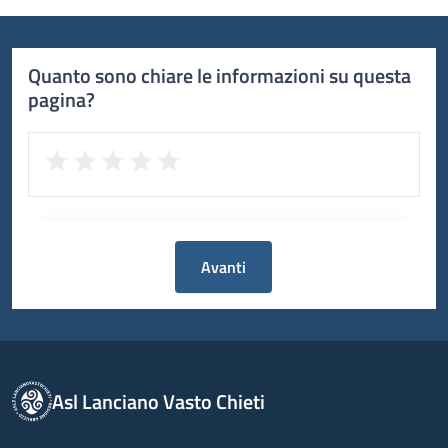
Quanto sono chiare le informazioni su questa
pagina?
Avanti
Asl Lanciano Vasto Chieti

•••••

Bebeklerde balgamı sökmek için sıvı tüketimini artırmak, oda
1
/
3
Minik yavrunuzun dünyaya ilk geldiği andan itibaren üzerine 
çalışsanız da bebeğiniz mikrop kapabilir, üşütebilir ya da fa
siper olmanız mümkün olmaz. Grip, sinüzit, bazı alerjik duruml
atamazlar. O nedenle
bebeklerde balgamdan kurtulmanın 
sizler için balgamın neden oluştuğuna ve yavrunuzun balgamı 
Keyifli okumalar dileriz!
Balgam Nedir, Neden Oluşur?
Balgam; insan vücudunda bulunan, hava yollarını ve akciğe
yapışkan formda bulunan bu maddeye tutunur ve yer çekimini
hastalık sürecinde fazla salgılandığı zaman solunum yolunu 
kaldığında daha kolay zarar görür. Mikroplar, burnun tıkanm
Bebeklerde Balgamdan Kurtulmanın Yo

•••••

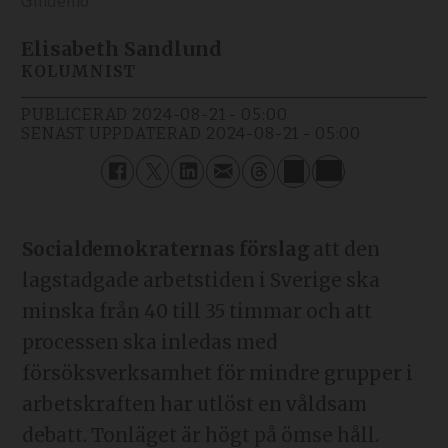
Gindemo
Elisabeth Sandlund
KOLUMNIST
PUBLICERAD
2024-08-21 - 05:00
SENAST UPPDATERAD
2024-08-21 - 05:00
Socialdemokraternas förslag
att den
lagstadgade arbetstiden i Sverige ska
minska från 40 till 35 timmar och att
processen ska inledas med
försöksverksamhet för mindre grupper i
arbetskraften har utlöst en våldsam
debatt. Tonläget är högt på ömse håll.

•••••

Exercise instructions → Retype only the stretch of lines above starting at the one with "Quanto sono chiare le informazioni su questa" and stopping at the one with "Asl Lanciano Vasto Chieti", exactly as written, with both kept.

Exercise response →
Quanto sono chiare le informazioni su questa
pagina?
Avanti
Asl Lanciano Vasto Chieti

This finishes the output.